Old Town, Old Story
Wednesday, January 23, 2019
OLD TOWN, OLD STORY: Bellingham’s past keeps colliding with its future; and nowhere so consequentially than on its central waterfront, where resource extraction industries and associated waste have created a barrier to the public for a century. Those products or their vestiges are still there, competing with and foreclosing on other uses.
Old Town, the original locus for white settlement on Bellingham Bay, is central to the city’s comprehensive plan for infill and an anticipated receiving area for much of the city’s projected population and job growth over the next 20-year planning horizon.
Old Town is bordered by Bellingham’s downtown and waterfront districts to the south and the Lettered Streets and Columbia neighborhoods to the east and north. It is interspersed with vacant land, retail and industrial businesses, homeless services, a small residential population, and large parks and a fish hatchery.
Yet it is also beset on all sides by neighboring challenges that discourage that growth.
Seaward is a vacant and minimally remediated industrial brownfield and adjacent benighted waterway. Across the waterway is a cluttered (but promising) marine trades center. On every side side is an old or current garbage dump, railyard, recycling center or wrecking yard. And in recent years, Old Town has also become a receiving area for a growing homeless population—due to the proximity of the Mission and, frankly, the fact that not much else is happening in this portion of the city center.
When she took office, Mayor Kelli Linville dissolved the nascent Bellingham Public Development Authority that was charged with sparking development interest in Old Town, confident her own planning and community development staff could do that work.
But it has been challenging—and slow, given the comparative pace of other development in the city; and it’s clear one or more of those neighboring deficits must give way to ignite the potential of Old Town.
This week the city announced a tentative agreement to relocate Northwest Recycling out of Old Town, transitioning the area from light industrial to an urban village.
As the city notes in a press release, Parberry’s Inc., which operates Northwest Recycling in several blocks in Old Town, has expressed interest in relocating its business to a more suitable long-term location and redeveloping their Old Town properties.
The development agreement with Parberry’s, Inc. proposes to relocate Northwest Recycling to a suitable property in or close to Bellingham, and the city would agree to invest in public infrastructure in Old Town to support redevelopment of Parberry properties. The agreement with the city would ensure the move of the business and redevelopment of the properties over several years.
In addition to providing public infrastructure, the city would provide Parberry’s an option to purchase city-owned property adjacent to Whatcom Creek.
According to the agreement, the City would invest approximately $2.5 million in staged infrastructure.
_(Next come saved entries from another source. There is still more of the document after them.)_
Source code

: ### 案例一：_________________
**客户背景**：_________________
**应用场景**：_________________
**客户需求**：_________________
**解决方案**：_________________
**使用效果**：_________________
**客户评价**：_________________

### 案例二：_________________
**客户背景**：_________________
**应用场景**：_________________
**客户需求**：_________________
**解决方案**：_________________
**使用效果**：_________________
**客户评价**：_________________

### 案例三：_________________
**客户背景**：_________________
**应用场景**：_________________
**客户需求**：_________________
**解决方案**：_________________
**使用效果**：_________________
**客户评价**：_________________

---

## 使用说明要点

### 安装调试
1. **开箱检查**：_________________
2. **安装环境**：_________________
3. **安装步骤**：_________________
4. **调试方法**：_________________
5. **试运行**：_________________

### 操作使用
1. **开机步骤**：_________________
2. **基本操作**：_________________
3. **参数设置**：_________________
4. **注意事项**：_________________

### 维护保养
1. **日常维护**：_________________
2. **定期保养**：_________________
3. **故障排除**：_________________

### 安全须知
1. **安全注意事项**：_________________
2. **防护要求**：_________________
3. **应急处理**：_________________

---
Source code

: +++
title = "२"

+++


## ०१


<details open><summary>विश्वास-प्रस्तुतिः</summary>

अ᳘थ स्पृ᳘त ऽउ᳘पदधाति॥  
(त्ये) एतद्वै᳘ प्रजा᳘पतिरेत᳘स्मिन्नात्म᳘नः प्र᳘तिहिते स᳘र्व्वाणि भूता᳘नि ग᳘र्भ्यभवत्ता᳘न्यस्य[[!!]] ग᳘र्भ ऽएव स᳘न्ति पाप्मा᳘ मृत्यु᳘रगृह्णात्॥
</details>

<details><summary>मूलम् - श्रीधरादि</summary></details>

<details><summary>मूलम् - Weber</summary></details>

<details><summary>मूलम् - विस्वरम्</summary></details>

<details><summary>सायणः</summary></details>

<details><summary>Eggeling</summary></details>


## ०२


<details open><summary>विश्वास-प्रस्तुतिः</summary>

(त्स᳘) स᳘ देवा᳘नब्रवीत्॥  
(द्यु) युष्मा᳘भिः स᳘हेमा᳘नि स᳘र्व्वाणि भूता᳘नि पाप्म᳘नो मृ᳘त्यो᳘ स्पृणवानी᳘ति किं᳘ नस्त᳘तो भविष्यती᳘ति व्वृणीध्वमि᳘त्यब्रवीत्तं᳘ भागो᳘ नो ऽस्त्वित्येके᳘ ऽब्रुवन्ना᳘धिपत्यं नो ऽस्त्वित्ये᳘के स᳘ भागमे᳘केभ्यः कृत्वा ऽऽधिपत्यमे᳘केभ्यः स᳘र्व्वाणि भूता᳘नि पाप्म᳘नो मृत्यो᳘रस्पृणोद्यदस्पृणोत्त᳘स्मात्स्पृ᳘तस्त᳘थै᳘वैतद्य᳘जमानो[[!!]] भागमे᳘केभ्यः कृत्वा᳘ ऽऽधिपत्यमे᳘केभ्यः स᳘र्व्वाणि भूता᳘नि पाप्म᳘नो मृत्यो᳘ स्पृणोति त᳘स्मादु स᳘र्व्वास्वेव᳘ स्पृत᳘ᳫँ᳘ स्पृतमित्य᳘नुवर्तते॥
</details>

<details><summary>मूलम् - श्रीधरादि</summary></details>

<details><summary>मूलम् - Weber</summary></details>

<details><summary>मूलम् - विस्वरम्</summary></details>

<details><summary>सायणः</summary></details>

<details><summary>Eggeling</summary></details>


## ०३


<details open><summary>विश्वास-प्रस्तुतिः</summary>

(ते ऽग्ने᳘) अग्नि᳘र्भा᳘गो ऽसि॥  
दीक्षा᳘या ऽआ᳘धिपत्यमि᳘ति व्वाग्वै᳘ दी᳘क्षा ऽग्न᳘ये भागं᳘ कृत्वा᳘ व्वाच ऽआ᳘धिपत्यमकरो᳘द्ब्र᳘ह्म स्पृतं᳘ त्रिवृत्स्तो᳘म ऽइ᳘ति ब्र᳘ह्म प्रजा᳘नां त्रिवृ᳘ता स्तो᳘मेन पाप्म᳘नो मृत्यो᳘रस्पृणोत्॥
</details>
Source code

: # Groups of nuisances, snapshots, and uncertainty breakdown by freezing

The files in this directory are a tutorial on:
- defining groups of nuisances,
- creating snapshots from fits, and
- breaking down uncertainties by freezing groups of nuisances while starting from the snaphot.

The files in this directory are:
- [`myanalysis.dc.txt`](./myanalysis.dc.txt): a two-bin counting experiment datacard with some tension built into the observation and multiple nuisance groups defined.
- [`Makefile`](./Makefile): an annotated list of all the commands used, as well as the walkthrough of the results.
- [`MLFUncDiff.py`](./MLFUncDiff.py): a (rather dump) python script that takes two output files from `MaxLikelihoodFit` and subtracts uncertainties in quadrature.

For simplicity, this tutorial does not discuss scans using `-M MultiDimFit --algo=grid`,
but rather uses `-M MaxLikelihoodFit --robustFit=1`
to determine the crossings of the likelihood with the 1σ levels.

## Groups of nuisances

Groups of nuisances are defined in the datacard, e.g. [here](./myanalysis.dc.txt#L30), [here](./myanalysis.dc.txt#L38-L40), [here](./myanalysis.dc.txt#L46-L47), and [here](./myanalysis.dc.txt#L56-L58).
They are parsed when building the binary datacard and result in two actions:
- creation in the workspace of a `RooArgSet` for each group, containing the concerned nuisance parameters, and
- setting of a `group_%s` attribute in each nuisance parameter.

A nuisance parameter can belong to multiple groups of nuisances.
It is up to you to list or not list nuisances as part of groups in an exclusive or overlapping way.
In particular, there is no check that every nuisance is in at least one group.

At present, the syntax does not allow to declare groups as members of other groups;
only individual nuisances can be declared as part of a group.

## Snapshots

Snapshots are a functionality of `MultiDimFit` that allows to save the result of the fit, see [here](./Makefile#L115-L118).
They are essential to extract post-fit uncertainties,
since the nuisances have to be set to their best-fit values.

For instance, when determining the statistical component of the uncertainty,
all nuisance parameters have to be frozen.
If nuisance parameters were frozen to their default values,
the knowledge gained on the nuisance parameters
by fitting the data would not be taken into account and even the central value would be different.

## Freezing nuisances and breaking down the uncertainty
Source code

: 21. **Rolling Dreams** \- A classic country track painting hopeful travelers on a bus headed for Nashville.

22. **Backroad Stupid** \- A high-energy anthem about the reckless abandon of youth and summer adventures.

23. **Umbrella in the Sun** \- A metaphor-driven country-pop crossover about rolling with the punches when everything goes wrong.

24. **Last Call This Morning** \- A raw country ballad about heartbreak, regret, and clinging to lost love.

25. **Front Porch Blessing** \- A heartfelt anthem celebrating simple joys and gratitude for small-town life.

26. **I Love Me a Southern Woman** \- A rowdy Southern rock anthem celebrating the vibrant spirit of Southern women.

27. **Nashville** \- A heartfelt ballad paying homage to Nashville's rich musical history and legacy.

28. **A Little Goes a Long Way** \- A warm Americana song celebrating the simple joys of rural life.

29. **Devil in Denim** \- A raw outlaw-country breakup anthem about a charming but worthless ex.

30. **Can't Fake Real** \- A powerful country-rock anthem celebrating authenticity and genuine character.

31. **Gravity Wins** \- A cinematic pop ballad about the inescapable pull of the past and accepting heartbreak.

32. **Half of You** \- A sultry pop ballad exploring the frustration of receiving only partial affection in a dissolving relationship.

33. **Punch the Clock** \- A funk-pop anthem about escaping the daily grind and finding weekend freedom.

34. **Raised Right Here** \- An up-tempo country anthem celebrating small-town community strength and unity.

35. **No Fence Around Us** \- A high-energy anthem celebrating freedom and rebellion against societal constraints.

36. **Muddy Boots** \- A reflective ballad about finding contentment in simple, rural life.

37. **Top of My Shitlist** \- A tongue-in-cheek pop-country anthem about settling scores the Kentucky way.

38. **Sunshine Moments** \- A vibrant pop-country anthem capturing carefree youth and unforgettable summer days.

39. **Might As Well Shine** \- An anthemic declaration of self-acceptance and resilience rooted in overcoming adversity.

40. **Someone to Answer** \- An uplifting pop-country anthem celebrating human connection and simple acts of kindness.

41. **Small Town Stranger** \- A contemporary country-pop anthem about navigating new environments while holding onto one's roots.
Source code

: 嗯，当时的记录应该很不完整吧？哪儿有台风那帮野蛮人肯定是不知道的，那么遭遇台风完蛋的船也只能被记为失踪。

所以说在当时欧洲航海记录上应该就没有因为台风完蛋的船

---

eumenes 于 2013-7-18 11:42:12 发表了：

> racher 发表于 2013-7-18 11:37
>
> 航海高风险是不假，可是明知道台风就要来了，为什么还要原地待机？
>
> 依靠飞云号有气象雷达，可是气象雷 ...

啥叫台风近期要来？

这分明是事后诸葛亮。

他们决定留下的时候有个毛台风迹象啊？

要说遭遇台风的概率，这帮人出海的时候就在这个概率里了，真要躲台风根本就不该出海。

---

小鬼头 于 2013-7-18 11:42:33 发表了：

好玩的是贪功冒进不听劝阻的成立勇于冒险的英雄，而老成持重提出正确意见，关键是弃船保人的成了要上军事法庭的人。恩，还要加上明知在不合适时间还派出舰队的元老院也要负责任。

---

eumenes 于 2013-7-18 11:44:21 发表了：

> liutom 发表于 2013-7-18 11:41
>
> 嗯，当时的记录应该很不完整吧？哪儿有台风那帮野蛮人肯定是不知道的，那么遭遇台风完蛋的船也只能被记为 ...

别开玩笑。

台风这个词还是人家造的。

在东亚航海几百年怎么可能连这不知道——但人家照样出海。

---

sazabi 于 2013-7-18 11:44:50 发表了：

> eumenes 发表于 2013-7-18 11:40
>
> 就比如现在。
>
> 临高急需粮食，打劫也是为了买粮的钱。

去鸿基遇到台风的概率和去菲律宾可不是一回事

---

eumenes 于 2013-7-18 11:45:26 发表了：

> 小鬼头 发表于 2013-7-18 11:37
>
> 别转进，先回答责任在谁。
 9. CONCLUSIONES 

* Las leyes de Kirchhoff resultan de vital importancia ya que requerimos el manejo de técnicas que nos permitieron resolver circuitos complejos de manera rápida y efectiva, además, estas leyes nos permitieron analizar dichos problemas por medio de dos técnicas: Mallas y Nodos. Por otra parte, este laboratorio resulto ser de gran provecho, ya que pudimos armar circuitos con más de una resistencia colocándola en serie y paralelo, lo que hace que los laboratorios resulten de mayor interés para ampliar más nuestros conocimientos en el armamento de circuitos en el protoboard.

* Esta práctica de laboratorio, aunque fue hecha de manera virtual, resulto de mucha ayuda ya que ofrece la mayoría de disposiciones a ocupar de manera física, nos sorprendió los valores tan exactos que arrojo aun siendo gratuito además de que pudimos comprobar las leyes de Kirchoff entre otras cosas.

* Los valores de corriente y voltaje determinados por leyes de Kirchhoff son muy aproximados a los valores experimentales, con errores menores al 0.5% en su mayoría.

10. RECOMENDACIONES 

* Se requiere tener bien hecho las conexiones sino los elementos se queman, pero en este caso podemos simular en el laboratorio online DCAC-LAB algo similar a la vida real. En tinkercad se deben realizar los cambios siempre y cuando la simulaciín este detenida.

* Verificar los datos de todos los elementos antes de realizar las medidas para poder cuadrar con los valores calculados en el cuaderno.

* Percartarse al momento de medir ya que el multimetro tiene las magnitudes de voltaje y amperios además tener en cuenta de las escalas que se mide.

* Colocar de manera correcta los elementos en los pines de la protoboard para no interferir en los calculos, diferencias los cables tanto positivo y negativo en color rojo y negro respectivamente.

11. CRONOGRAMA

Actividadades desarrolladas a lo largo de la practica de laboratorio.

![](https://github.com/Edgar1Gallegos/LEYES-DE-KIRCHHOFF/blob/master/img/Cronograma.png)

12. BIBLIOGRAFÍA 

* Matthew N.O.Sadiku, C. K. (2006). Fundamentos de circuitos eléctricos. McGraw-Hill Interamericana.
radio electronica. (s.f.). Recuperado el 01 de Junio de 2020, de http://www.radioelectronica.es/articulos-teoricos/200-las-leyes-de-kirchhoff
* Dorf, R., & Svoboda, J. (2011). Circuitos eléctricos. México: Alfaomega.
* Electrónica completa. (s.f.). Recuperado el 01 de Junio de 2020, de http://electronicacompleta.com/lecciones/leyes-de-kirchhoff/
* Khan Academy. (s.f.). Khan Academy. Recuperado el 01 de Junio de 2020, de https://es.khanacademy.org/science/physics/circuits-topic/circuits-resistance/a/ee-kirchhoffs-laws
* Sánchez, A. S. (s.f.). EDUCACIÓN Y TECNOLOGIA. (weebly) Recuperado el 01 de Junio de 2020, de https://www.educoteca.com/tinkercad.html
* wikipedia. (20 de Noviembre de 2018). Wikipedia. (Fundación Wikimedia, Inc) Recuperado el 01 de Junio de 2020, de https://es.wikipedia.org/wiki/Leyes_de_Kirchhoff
The estimated cost to Parberry’s Inc. to relocate Northwest Recycling is $10 to $15 million.
“Parberry’s owns about 46 percent of the developable property in Old Town, which is envisioned as an urban village—a community where people live, work and play—with eventually between 860 and 1,120 housing units and up to 400,000 square feet of commercial space,” the city notes in a press release. “But dominant current use is a light industrial operation, Northwest Recycling, which has some impacts such as truck traffic and noise that make it incompatible with pedestrians and residents. Old Town’s proximity to downtown and the waterfront makes it an ideal candidate to be redeveloped for more residential density.”
The news is certainly welcome for revitalization of Old Town; but with a price tag of nearly $3 million to steer the interests of a private land owner, the proposal must surely serve as a cautionary warning to other plans that will unfold in coming weeks.
In particular, the Waterfront District Master Plan—unrevised since it was adopted in 2013—is docketed for revision and review by the Bellingham Planning Commission.
The essential proposal is to (again) realign the street grid to make our public waterfront amenable for purchase by a private entity. The city and port have already spent upwards of $60 million on 237 acres of consolidated waterfront, one of the largest unbroken tracts of urban marine property in public ownership on the West Coast. Harcourt Developments—the Irish developer that has severely underperformed in other projects on the waterfront—proposed the changes in consultation with the D2 Group based in Texas.
The direction seems clear: Harcourt can exercise its option to purchase the property under an agreement with the port at below-market rates and, with the new alignment, flip the property to the Texans for a tidy profit. The port is made financially secure, but the public has lost local control of its consolidated waterfront to another distant entity. Where some transparent effort was made to acquire Harcourt as a master developer, some performance metrics applied to their work, no transparency at all has accompanied the D2 Group taking creative control over the property. Without a nickel’s return on the public investment, they are the new masters of this master development.
D2’s conceptual illustrations have almost no familiarity with facts on the ground, and they gloss all of the very real and consequential incompatible uses of our post-industrial waterfront.
Much more can and must be said about this proposal, but an essential concern is this: If it costs $3 million to nudge Parberry’s—with deep local roots and a commitment to the community—what might the future cost be to budge a distant, stubborn developer on property the public currently controls?